= WORK REQUIRED =
Without changing a word, repeat the data, and include no pictures.

[Keypoint text descriptions]
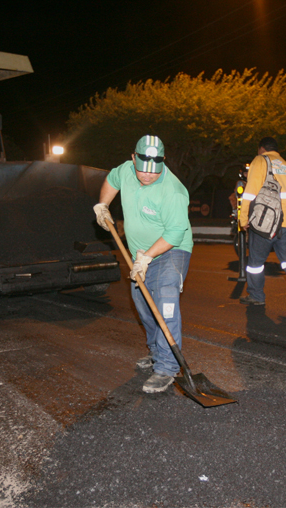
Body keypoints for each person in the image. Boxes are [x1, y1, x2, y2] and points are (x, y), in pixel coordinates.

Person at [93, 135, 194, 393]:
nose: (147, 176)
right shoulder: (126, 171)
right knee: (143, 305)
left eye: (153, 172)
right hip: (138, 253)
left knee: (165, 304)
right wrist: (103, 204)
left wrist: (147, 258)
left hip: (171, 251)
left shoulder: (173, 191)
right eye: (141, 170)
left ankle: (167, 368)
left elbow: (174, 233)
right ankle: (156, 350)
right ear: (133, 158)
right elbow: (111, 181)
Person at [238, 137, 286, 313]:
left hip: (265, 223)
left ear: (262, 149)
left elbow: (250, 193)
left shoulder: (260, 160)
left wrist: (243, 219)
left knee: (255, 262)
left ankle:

= WRITTEN SOLUTION =
Body keypoints for each person in the image. Boxes are [x1, y1, x2, y2] and points are (x, y), in pixel coordinates.

Person at [93, 135, 194, 393]:
nose: (147, 176)
right shoulder: (126, 171)
right knee: (143, 305)
left eye: (153, 172)
right hip: (138, 253)
left knee: (165, 304)
right wrist: (103, 204)
left wrist: (147, 258)
left hip: (171, 251)
left shoulder: (173, 191)
right eye: (141, 170)
left ankle: (167, 368)
left elbow: (174, 233)
right ankle: (156, 350)
right ear: (133, 158)
right elbow: (111, 181)
Person at [238, 137, 286, 313]:
left hip: (265, 223)
left ear: (262, 149)
left elbow: (250, 193)
left shoulder: (260, 160)
left wrist: (243, 219)
left knee: (255, 262)
left ankle:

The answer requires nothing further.